Ancak dini bütün imam, “Yaradan”ın kendisini koruyacağını söyleyerek tekneye binmez.

Sular daha da yükselir.

İmam minarenin ikinci şerefesine çıkmak zorunda kalır.

Bir tekne daha gelir.

Ancak imam yine “Yaradan”ın kendisini koruyacağına inancının tam olduğunu söyleyerek tekneye binmez.

Sular iyice yükselir.

İmam artık minarenin son şerefesindedir.

Bir helikopter yaklaşır.

İçindekiler, durumun kötü olduğunu anlatarak, imama helikoptere gelmesi konusunda ısrar ederler.

İmam yine helikoptere binmeyi reddeder.

Bir süre sonra sular iyice yükselir ve imam boğularak ölür.

Kendisini ahretin kapısında melekler karşılar.

Melek: ‘Hoş geldiniz, buyurun...’

İmam: ‘Cennete girmek istediğimden emin değilim.’

Melek: ‘Neden?’

İmam: ‘Yaradan”a biraz kırgınım.’

Melek: ‘Ne oldu ki?’

İmam: ‘Ben hayatımı ibadet ederek geçirdim. İnsanlara hep iyilik yaptım.

Günahtan uzak durdum.

Yaşadığım köyü sel bastı, Herkes kaçtı ama “Yaradan”ın beni kurtaracağına inandığımdan ben kaldım.

Görüyorsunuz ki şimdi buradayım.’

Tam bu sırada  yukarılardan bir nida duyulur. “Bu Efendiye iki tekne, bir helikopter gönderdik..

Kurtarmak için daha ne yapacaktık?

Böylesine aklını kullanmayan insanın zaten bizim cennetimizde yeri olamaz.”

xxx

Maalesef böyleleri vardır yakın çevremizde…

Örneğin benim yakın bir arkadaşım var, inat mı inat…

Elmaya armut dediyse, ona “elma” dedirtmek mümkün değil…

Körü körüne inat eden biri…

İnadı nedeniyle en yakınındaki, canından, kanından insanlarla arası açık…

Örneğin, trafikte karşıdan karşıya geçeceğiz…

Yaya geçidi 10 metre ileride…

Bu arkadaş, yaya geçidine kapalı, tehlikeli ve kaza riski çok yüksek olan bir yerden karşıdan karşıya geçmek için inat eder…

10 metre ilerisindeki yaya geçidini inadı yüzünden kullanmaz…

Böyle bir tip…

Hasta!

Ya da acil bir durum var ve özel bir araçla gidilmesi gerekiyor…

İnat ya, ille de yaya gidecek…

-Bilader durum acil, bizim oraya yetişmemiz lazım…

-Acelemiz yok, yetişiriz…

-Ulan it oğlu it, yetişmemiz mümkün değil, çalıştır şu arabayı biran önce gidelim…

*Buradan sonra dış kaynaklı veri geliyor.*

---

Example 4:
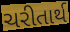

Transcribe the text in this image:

ચરીતાર્થ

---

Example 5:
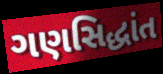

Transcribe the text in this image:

ગણસિદ્ધાંત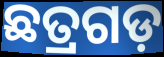
ଛତ୍ରଗଡ଼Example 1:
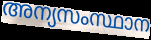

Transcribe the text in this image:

അന്യസംസ്ഥാന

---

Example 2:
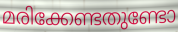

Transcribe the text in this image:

മരിക്കേണ്ടതുണ്ടോ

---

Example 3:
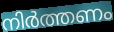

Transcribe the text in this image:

നിർത്തണം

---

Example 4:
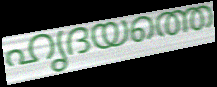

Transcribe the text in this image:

ഹൃദയത്തെ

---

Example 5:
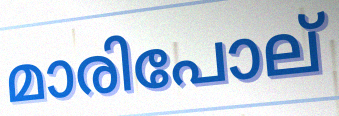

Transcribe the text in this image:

മാരിപോല്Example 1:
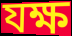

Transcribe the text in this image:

যক্ষ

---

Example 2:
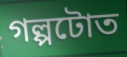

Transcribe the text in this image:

গল্পটোত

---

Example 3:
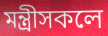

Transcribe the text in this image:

মন্ত্ৰীসকলে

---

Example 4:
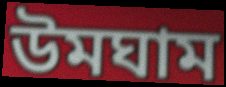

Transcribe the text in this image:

উমঘাম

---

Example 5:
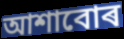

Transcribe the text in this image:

আশাবোৰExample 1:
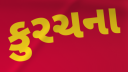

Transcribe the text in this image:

કુરચના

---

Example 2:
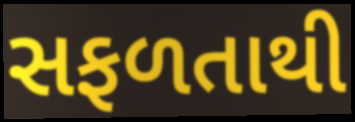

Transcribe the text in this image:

સફળતાથી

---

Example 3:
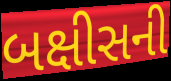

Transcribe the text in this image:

બક્ષીસની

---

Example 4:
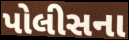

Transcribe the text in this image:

પોલીસના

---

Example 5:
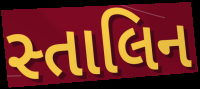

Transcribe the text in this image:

સ્તાલિન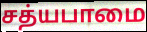
சத்யபாமை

Mümkün değil, etinden et kopartsanız da, arabayla ulaşmamız gereken yere yayan götürmeye zorlar…

Bu tipleri sever misiniz, sabaha mı bırakırsınız?

Bu inat meselesini niye yazdım; başımdan bir hadise geçtiği için aklıma geldim…

Bu inatçı insanları kulağından tutup bir psikiyatri doktoruna götürmek lazım…

Adam hasta…

Diyorum ki “telefonumu niye açmıyorsun?”

Verdiği cevaba bakar mısınız; “inadımdan açmadım” diyor…

Allah seni bildiği gibi yapsın, iskele babası kılıklı herif…

Bu tiplere, evin cümle kapısı gibi girerken çarpacaksın, çıkarken çarpacaksın.